Le soutien à un Premier ministre de facto
Et comme si ce mépris ne suffisait pas, Washington s’acharne à maintenir au pouvoir un Premier ministre de facto, dépourvu de légitimité populaire. Ce choix imposé n’est pas une solution, c’est une condamnation. En soutenant un dirigeant rejeté par une grande partie de la population, les États-Unis assènent un coup fatal à la souveraineté haïtienne.
La menace des bateaux de guerre
Dernier acte de cette hypocrisie : la menace militaire. Envoyer des bateaux de guerre pour intimider un peuple déjà meurtri, c’est transformer l’aide en chantage, la diplomatie en occupation déguisée. Ce geste n’est pas un signe de solidarité, mais une démonstration de force destinée à rappeler qui tient réellement les rênes du pays.
Haïti, victime d’une tutelle cynique
Les États-Unis n’ont pas aidé Haïti à se relever. Ils ont entretenu son effondrement, manipulé ses institutions, et imposé des dirigeants sans légitimité. Derrière les discours sur la démocratie et la stabilité, il n’y a qu’une réalité : une mainmise cynique qui condamne le peuple haïtien à la misère et à la violence. Haïti n’a pas besoin de tutelle, elle a besoin de liberté.
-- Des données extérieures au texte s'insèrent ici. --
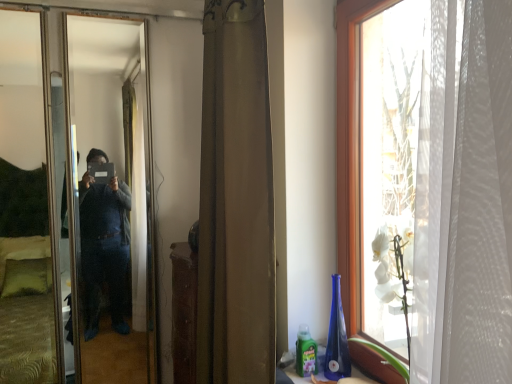
Question: Is metallic reflective mirror at left shorter than brown fabric curtain at center?

Choices:
 (A) no
 (B) yes

Answer: (A)

Question: Would you say brown fabric curtain at center is part of metallic reflective mirror at left's contents?

Choices:
 (A) yes
 (B) no

Answer: (B)

Question: Considering the relative sizes of metallic reflective mirror at left and brown fabric curtain at center in the image provided, is metallic reflective mirror at left smaller than brown fabric curtain at center?

Choices:
 (A) no
 (B) yes

Answer: (B)

Question: Does metallic reflective mirror at left come behind brown fabric curtain at center?

Choices:
 (A) no
 (B) yes

Answer: (B)

Question: Can you confirm if metallic reflective mirror at left is thinner than brown fabric curtain at center?

Choices:
 (A) yes
 (B) no

Answer: (A)

Question: Is metallic reflective mirror at left far away from brown fabric curtain at center?

Choices:
 (A) yes
 (B) no

Answer: (B)

Question: Is brown fabric curtain at center thinner than metallic reflective mirror at left?

Choices:
 (A) yes
 (B) no

Answer: (B)

Question: Is brown fabric curtain at center oriented towards metallic reflective mirror at left?

Choices:
 (A) yes
 (B) no

Answer: (B)

Question: Is brown fabric curtain at center next to metallic reflective mirror at left and touching it?

Choices:
 (A) no
 (B) yes

Answer: (A)

Question: Is there a large distance between brown fabric curtain at center and metallic reflective mirror at left?

Choices:
 (A) yes
 (B) no

Answer: (B)

Question: Is brown fabric curtain at center smaller than metallic reflective mirror at left?

Choices:
 (A) yes
 (B) no

Answer: (B)

Question: Is brown fabric curtain at center in front of metallic reflective mirror at left?

Choices:
 (A) yes
 (B) no

Answer: (A)

Question: Looking at the image, does brown fabric curtain at center seem bigger or smaller compared to metallic reflective mirror at left?

Choices:
 (A) big
 (B) small

Answer: (A)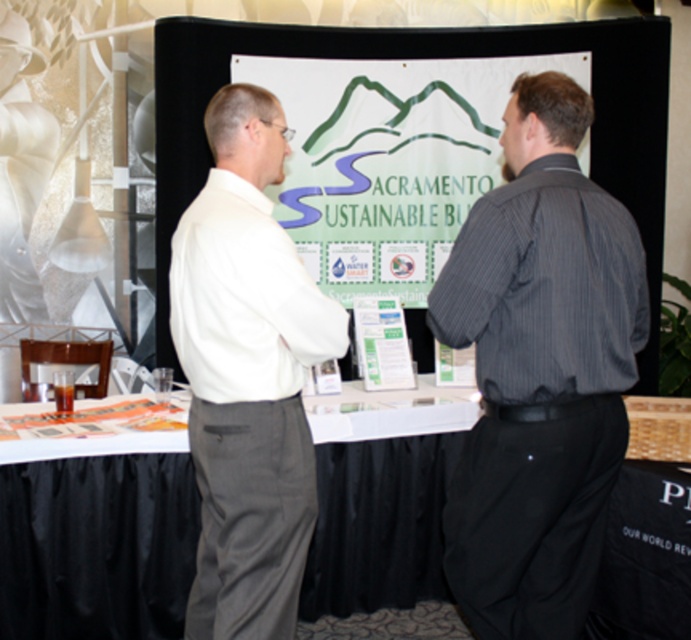
Question: Based on their relative distances, which object is nearer to the white paper at center?

Choices:
 (A) dark gray striped shirt at center
 (B) white cotton shirt at center

Answer: (B)

Question: Can you confirm if white paper at center is smaller than white cotton shirt at center?

Choices:
 (A) no
 (B) yes

Answer: (B)

Question: Among these points, which one is farthest from the camera?

Choices:
 (A) (331, 474)
 (B) (536, 625)

Answer: (A)

Question: Where is dark gray striped shirt at center located in relation to white paper at center in the image?

Choices:
 (A) below
 (B) above

Answer: (B)

Question: Estimate the real-world distances between objects in this image. Which object is closer to the white paper at center?

Choices:
 (A) dark gray striped shirt at center
 (B) white cotton shirt at center

Answer: (B)

Question: Is white paper at center further to camera compared to white cotton shirt at center?

Choices:
 (A) no
 (B) yes

Answer: (B)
Mais tant que Washington continuera à dicter ses règles, la souveraineté haïtienne restera un mirage
Le peuple, éternel perdant
Au final, il n’y a qu’un seul perdant : la population haïtienne. Dépossédée de son avenir, trahie par ses élites, abandonnée par ses institutions, elle reste seule face à la faim, à la peur et à l’incertitude. Le Conseil de transition n’aura été qu’une mascarade, une pièce de théâtre où les acteurs s’enrichissent pendant que la nation s’effondre.
La transition comme symbole du naufrage
Ce mandat restera dans l’histoire comme celui de la honte. Non pas parce qu’il a échoué à redresser le pays, mais parce qu’il n’a même pas essayé. Il a préféré transformer la transition en rente, la misère en opportunité, et la souveraineté en marchandise. Haïti mérite mieux que des gestionnaires de privilèges. Haïti mérite des bâtisseurs, pas des profiteurs.